The algorithm seems to be working well now. Now, algorithm is just a formal word for automating a sometimes arbitrary process. We’ve implemented certain heuristics – another formal word, for rules of thumb! Really, a program is just an embodiment of judgment calls. Some of ours:
- Tracking influence – We give everyone who tweets an influence score, based on some factors. There’s been a lot of research into measuring influence, and we have our own method for estimating it. If @lennyism retweets a link, it counts for more than if a new Twitter user retweets that same link.
- Handling spam – If you retweet the same link three times to #MRX over a week, we’ve always counted it only once. We’ve implemented some new rules to better handle bots and other spammy activity that we’ve seen, including closely-related accounts retweeting a link. Beating spam is a constant battle.

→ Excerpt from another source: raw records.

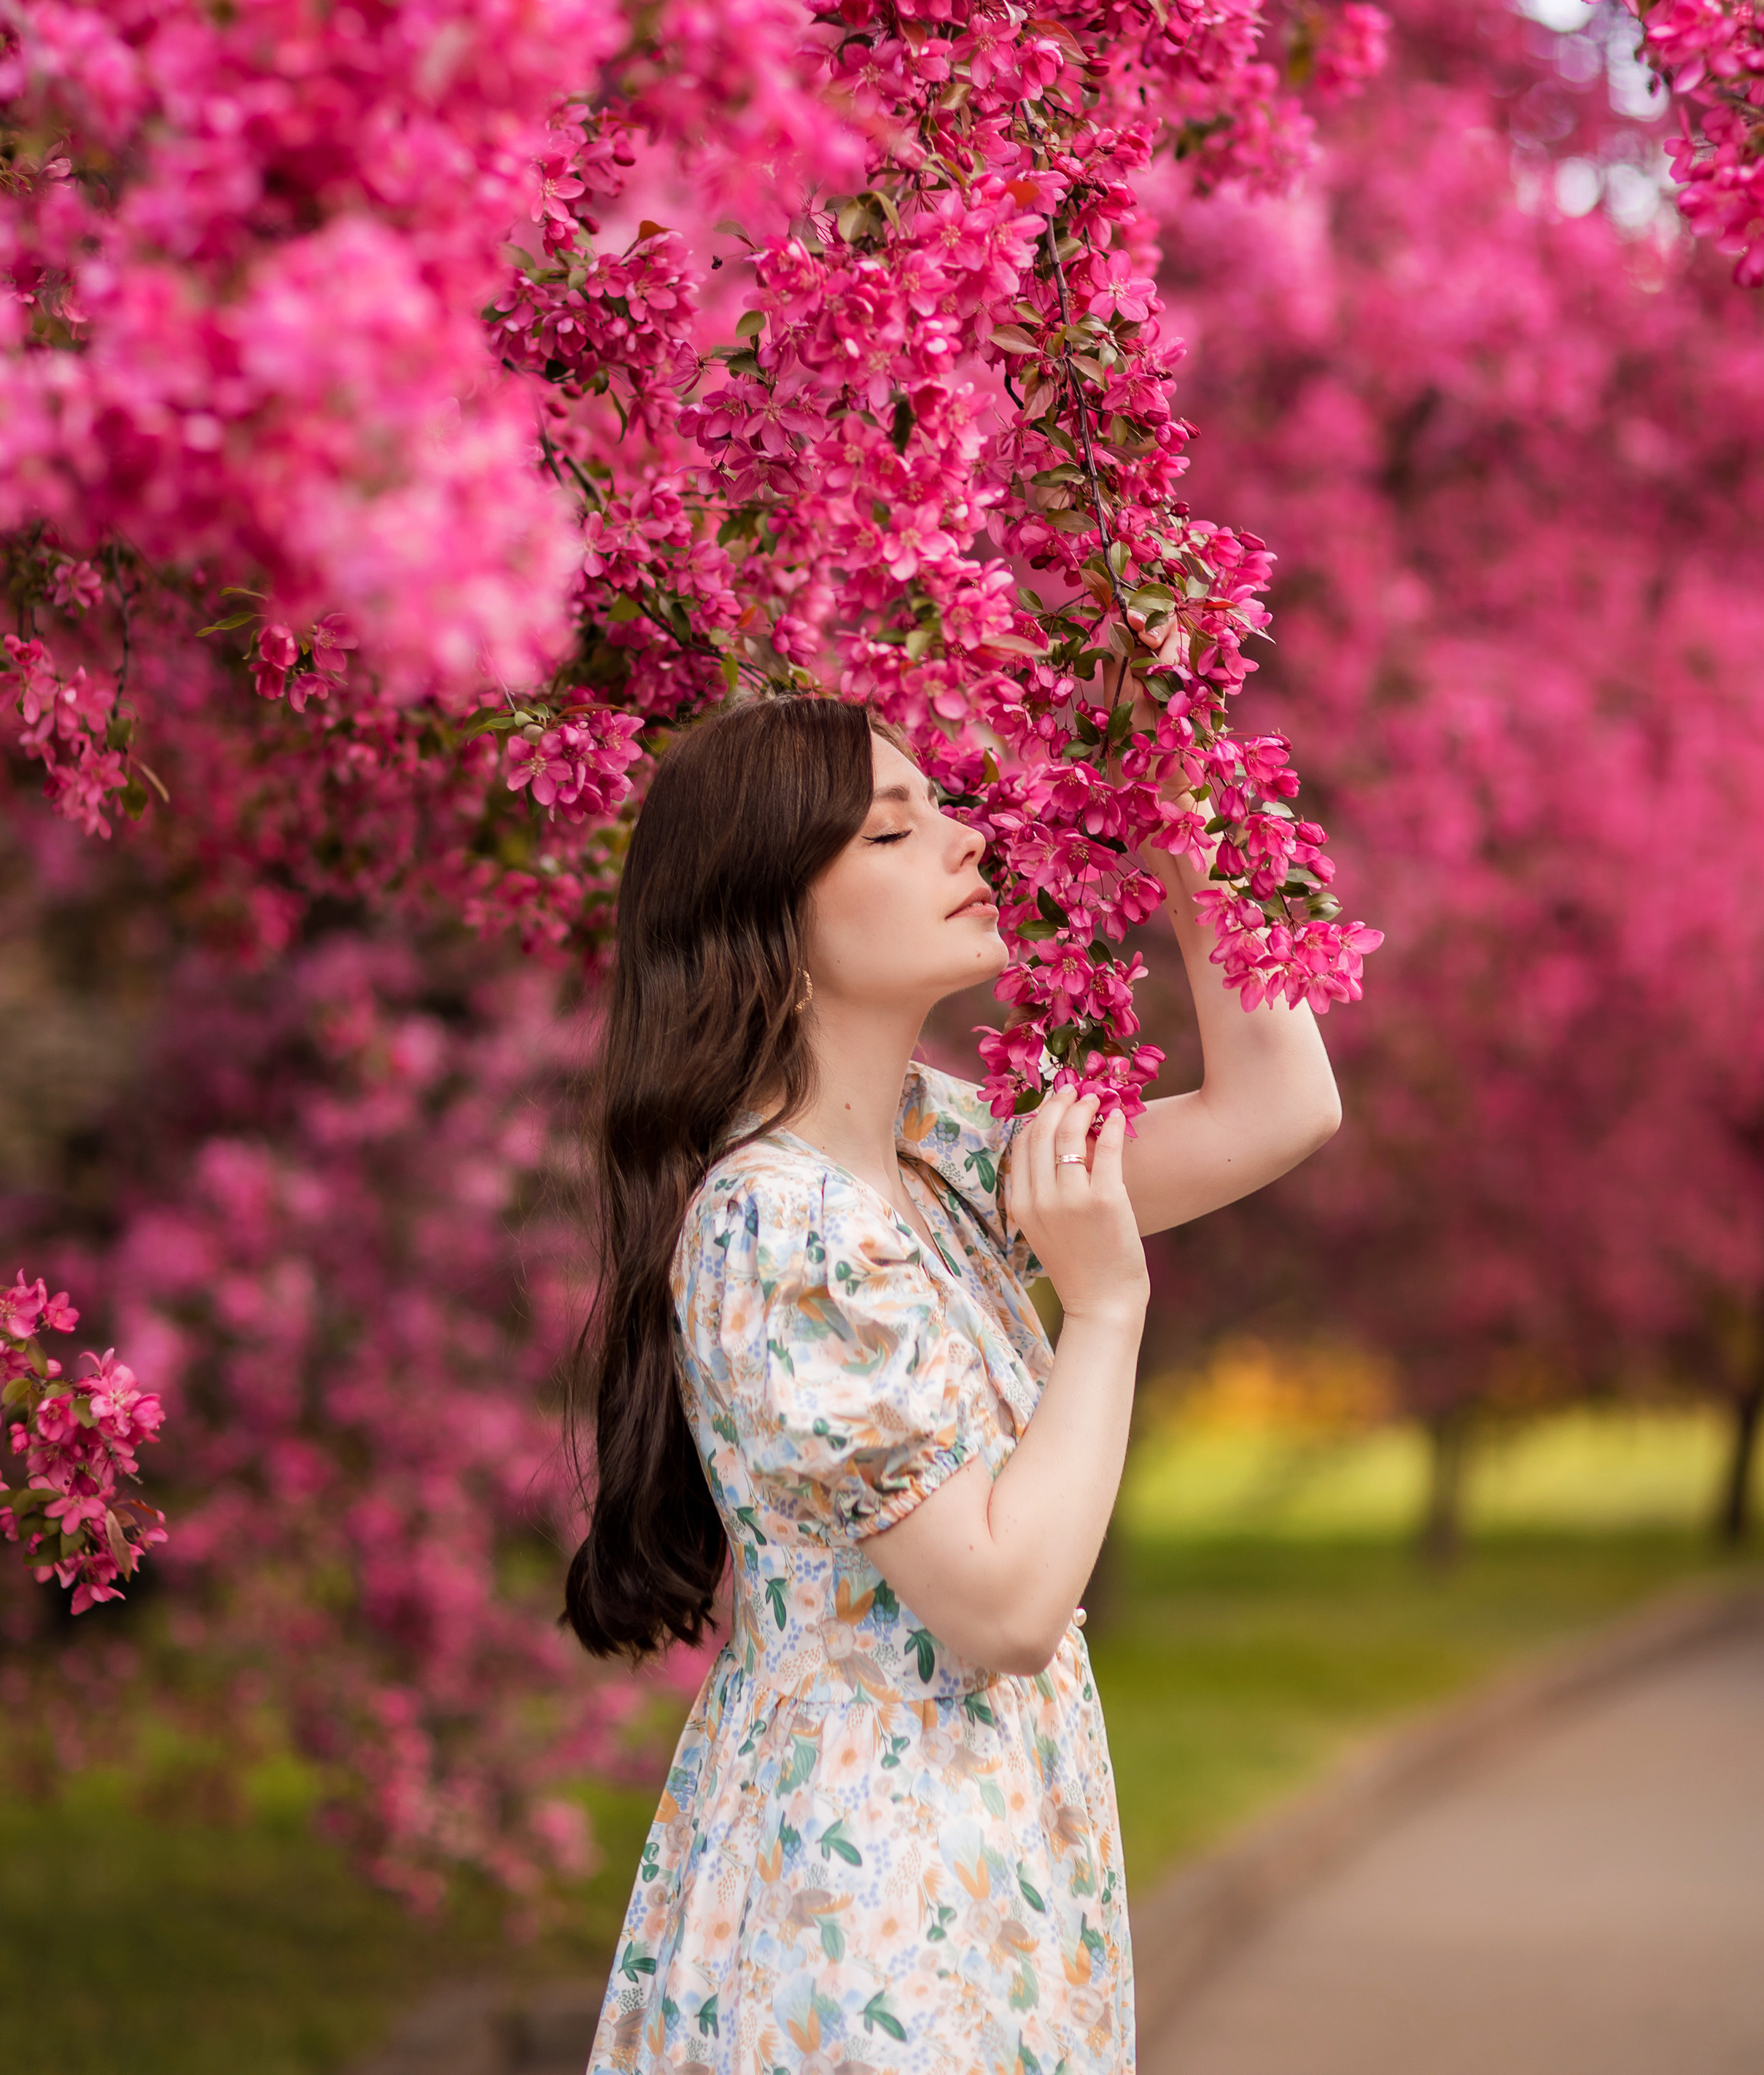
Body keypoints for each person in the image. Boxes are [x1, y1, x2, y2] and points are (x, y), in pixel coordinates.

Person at [567, 692, 1341, 2074]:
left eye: (944, 806)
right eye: (892, 828)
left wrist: (1186, 791)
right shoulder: (778, 1225)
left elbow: (1279, 1108)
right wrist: (1106, 1308)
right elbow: (1000, 1608)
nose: (964, 840)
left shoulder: (929, 1159)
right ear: (774, 918)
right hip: (872, 1902)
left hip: (981, 1864)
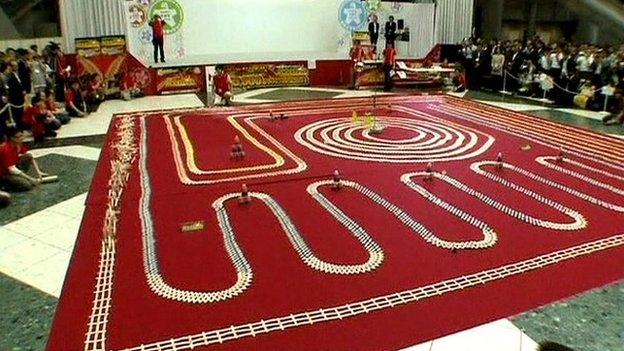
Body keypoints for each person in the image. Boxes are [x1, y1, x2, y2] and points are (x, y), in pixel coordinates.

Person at [0, 127, 46, 191]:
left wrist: (39, 172)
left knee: (28, 156)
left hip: (14, 167)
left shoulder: (18, 144)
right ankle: (4, 185)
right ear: (12, 138)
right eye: (18, 137)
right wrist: (30, 178)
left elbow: (30, 156)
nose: (22, 138)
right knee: (27, 185)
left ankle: (20, 177)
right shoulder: (6, 149)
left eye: (22, 135)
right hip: (4, 174)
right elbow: (12, 169)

- Determining which link is canonical – We resolve shortened URLs so that we are counting the underlying link, not the different representations of it. For instance, we treat it/1D5E09h, bit.ly/1vpik1H, and lnkd.in/d8EVzD3 all as http://www.greenbookblog.org/2014/12/30/embracing-change-in-mr-a-year-end-perspective/. And we’ve added a few special rules to account for some different versions of hyperlinks to the same pages. Rediscovering how hard it is simply to track URLs makes me realize how error prone tracking brand names must be!
Fortunately, in our case, our program produces a report for a human to read and analyze, rather than simply spits out its results to Twitter. So a human can catch the things that the automation didn’t. For instance, I manually exclude references not related to market research (I am so not looking forward to the February release of the Bollywood film Mr. X!). I skip over any expired links – invitations to webinars now passed, for instance. And I curse any spammers who get by the system.
The lesson? Social media monitoring automation requires vigilance and updates, even for a hobbyist project like tracking the top 5 research stories of the week. Implementing custom brand trackers requires even more diligence – you should schedule regular audits to double-check the results. The myth of social media is that the data is free and therefore the analysis is as well. The data is free, but the analysis can be time-consuming and tricky. If social media is fragile, your monitoring must be robust.